Your task » Set out every line of the material below as a numbered list, skipping blank lines and omitting the pictures.

Start of Source material

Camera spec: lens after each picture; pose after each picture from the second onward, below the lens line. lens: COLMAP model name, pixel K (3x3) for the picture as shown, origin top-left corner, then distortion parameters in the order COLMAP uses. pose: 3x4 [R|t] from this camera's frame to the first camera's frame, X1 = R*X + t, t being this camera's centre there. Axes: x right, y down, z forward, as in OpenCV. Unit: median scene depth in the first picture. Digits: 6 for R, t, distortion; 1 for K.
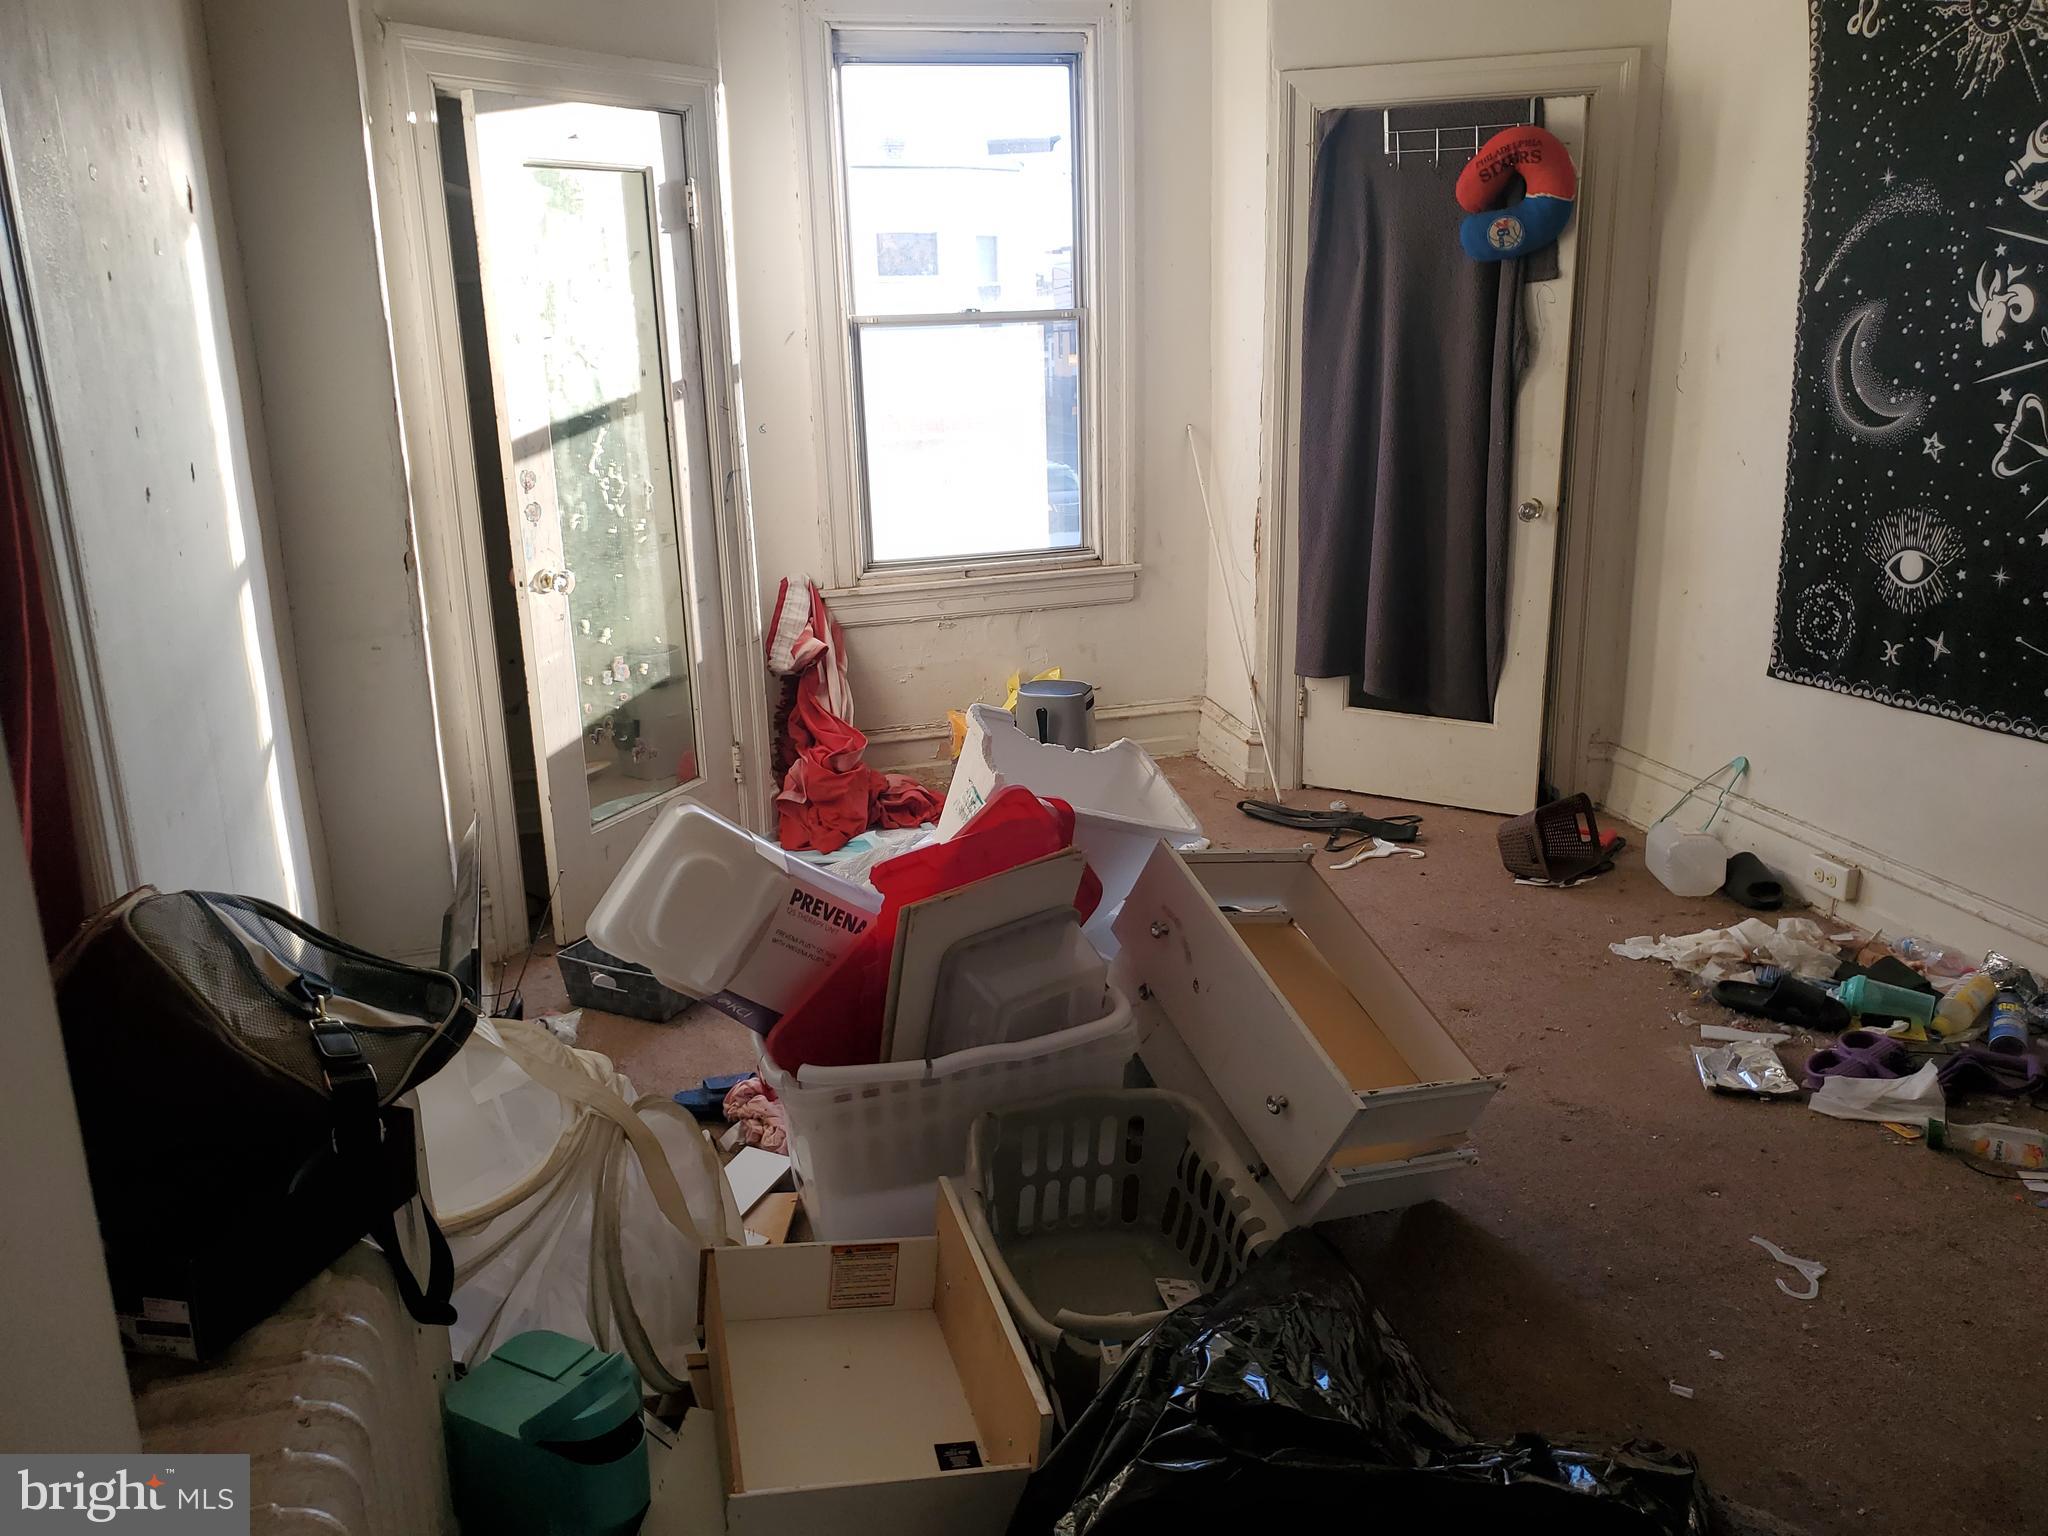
lens RADIAL K [[1561.6, 0, 1025.3], [0, 1561.6, 728.4], [0, 0, 1]] dist [0.107077, -0.240004]
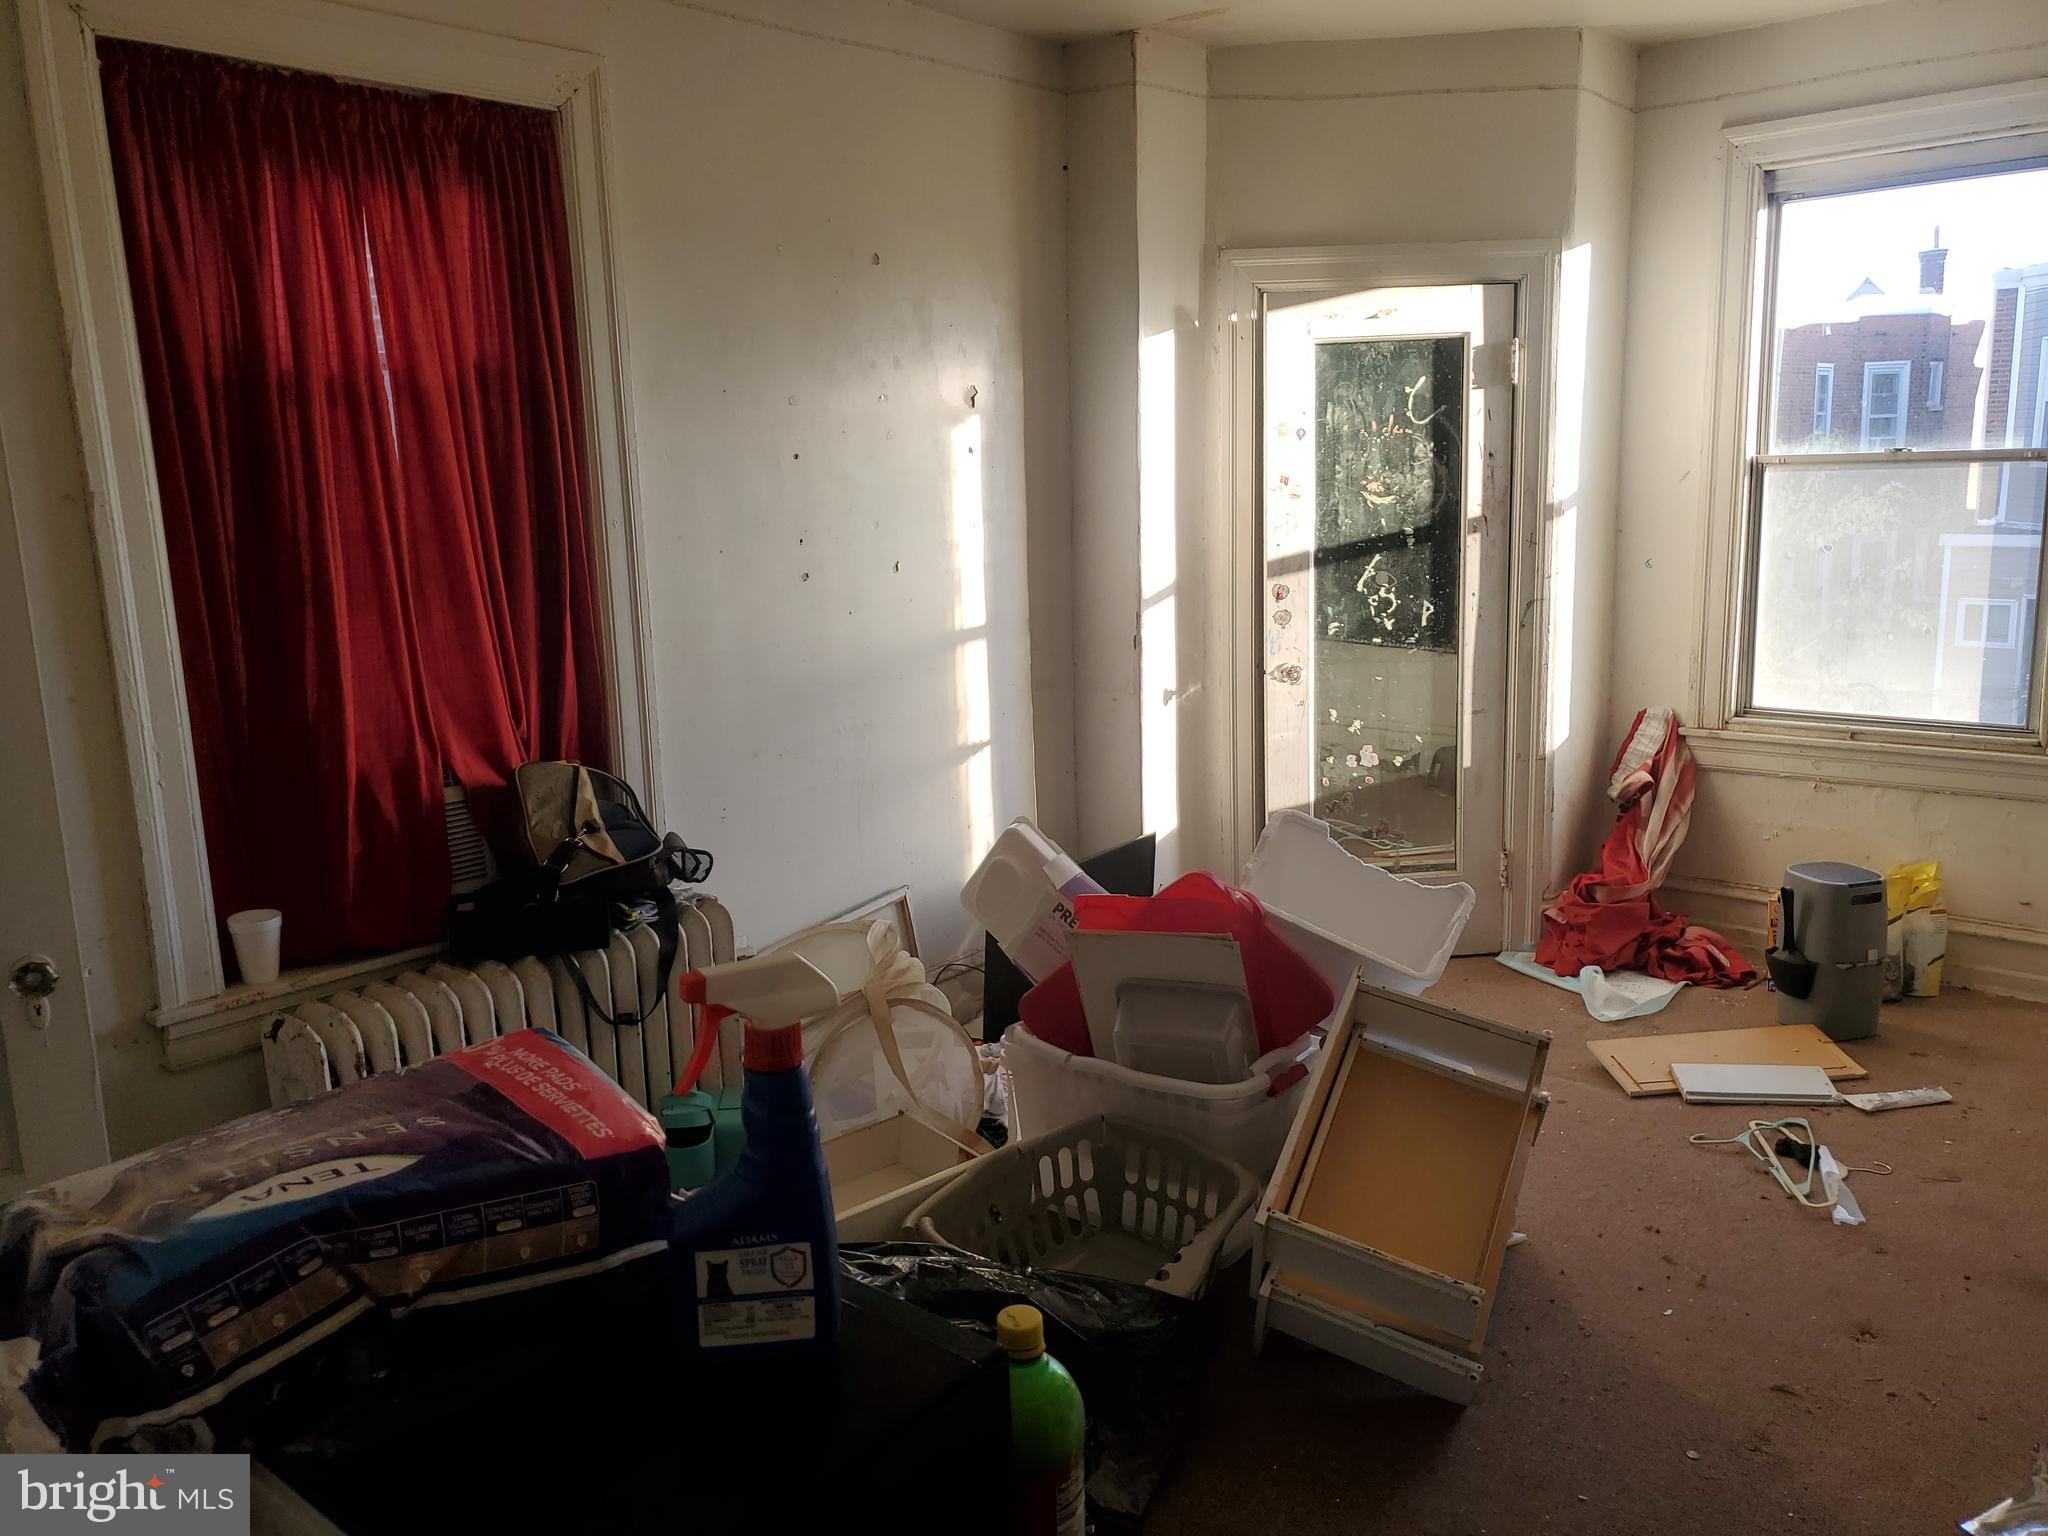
lens RADIAL K [[1582.8, 0, 1025.9], [0, 1582.8, 765.6], [0, 0, 1]] dist [-0.003253, -0.002666]
pose [[0.522643, 0.174606, -0.834480, 0.514896], [-0.202312, 0.976245, 0.077558, -0.061365], [0.828200, 0.128291, 0.545552, 0.123309]]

End of Source material

Completed exercise »
1. Camera spec: lens after each picture; pose after each picture from the second onward, below the lens line. lens: COLMAP model name, pixel K (3x3) for the picture as shown, origin top-left corner, then distortion parameters in the order COLMAP uses. pose: 3x4 [R|t] from this camera's frame to the first camera's frame, X1 = R*X + t, t being this camera's centre there. Axes: x right, y down, z forward, as in OpenCV. Unit: median scene depth in the first picture. Digits: 6 for R, t, distortion; 1 for K.
2. lens RADIAL K [[1561.6, 0, 1025.3], [0, 1561.6, 728.4], [0, 0, 1]] dist [0.107077, -0.240004]
3. lens RADIAL K [[1582.8, 0, 1025.9], [0, 1582.8, 765.6], [0, 0, 1]] dist [-0.003253, -0.002666]
4. pose [[0.522643, 0.174606, -0.834480, 0.514896], [-0.202312, 0.976245, 0.077558, -0.061365], [0.828200, 0.128291, 0.545552, 0.123309]]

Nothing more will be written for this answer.